Many years ago I wrote a short bit of memoir --- probably no more than 600 words --- about an evening walk with my best friend of 14 on the night of the day my father died. I recall writing something about how we lay on top of my father's station wagon, under a star-punctured sky, as we awkwardly tried to say something to each other, and then, concluding that we couldn't, did what we always did: we walked. What I wrote about that night probably wasn't profound, and yet it seemed that way when I wrote it. That remembrance seemed to capture the experience in a way I have been unable to since. Unfortunately, I lost what I wrote, and I have never been able to reproduce it. It was a very little "death," of course, compared to my larger loss, and yet still I lament the loss.
At least one good contribution of post-modernism has been the attention to narrative, to the stories that we all live in and out of. For the disenfranchised, it may be a narrative of loss; for elites, a narrative of power and, yet, soul-gnawing hollowness. For me, it could have been just a narrative of loss and the fallout of loss in the life of a young man, but by God's grace that story took a different turn. To use Frederick Buchner's Gospel trinity, it was a tragedy undone by the comedy of God's grace, one which continues to hold out the (true) fairy tale of resurrection and restoration.

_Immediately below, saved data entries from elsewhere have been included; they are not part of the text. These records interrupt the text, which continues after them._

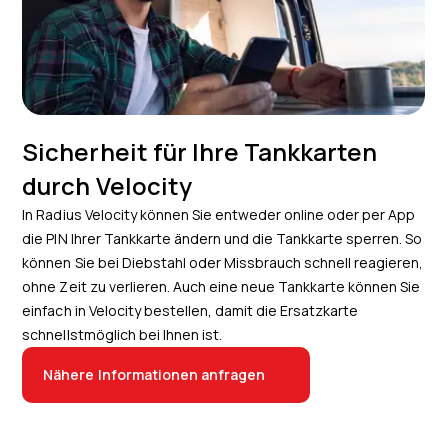
Sicherheit für Ihre Tankkarten
durch Velocity
In Radius Velocity können Sie entweder online oder per App
die PIN Ihrer Tankkarte ändern und die Tankkarte sperren. So
können Sie bei Diebstahl oder Missbrauch schnell reagieren,
ohne Zeit zu verlieren. Auch eine neue Tankkarte können Sie
einfach in Velocity bestellen, damit die Ersatzkarte
schnellstmöglich bei Ihnen ist.
Nähere Informationen anfragen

That's a story I share with Buechner, one he has spent his whole life pondering. He summed it up like this:
"The sad things that happened long ago will always remain part of who we are just as the glad and gracious things will too, but instead of being a burden of guilt, recrimination, and regret that make us constantly stumble as we go, even the saddest things can become, once we have made peace with them, a source of wisdom and strength for the journey that still lies ahead. It is through memory that we are able to reclaim much of our lives that we have long since written off by finding that in everything that has happened to us over the years God was offering us possibilities of new life and healing which, though we may have missed them at the time, we can still choose and be brought to life by and healed by all these years later."
So, I am grateful to have a story to share, one that will stay with me always, one in which is hidden the seeds of new life. I can say "Once upon a time. . ." and have something to say.
The alternative is painful to consider. On that fateful day when the Israelites abandoned the worship of God and asked Aaron to make a golden calf for them to worship, God warned Moses that "Whoever has sinned against me, I will blot out of my book" (Ex. 32:23). This "book" is God's reality, the story He is telling. It's a reality referred to variously throughout scripture as "the book of the living" (Ps. 69:28), "the book" (Dan. 12:1), "names. . . written in heaven," (Lk. 10:20), and "the book of life" (Phil. 4:3). The point: There is one Author of life. There is one story. If you aren't part of this tale, you are lost. You have no story.
Now that is frightening. To lose your own story is not a little death but a big one, a negation of life. And it need not be. Because this is a story which you can opt into, to which you are invited. Imagine that: characters who in some mysterious way actually get to participate in the story, who can stand up on the page and address themselves to the author, who, incredibly enough, can by their petitions move the pen, shape the story.
At 14 I had little notion that there was any larger story being told that involved my life, that I had any significant part. My father died. I did not know what to do or say about that. I went back to school. I worked. I looked for acceptance. I didn't know what it meant. Isn't that true of so much that happens to us? Yet, as you get older, you get glimpses of the larger narrative, of a God who imagined, made, and saved and who will deliver and remake and restore, who will tie all the subplots together in one final resolution, who will one day finally close the book, and say. . .
"They all lived happily ever after." And we will. Will you?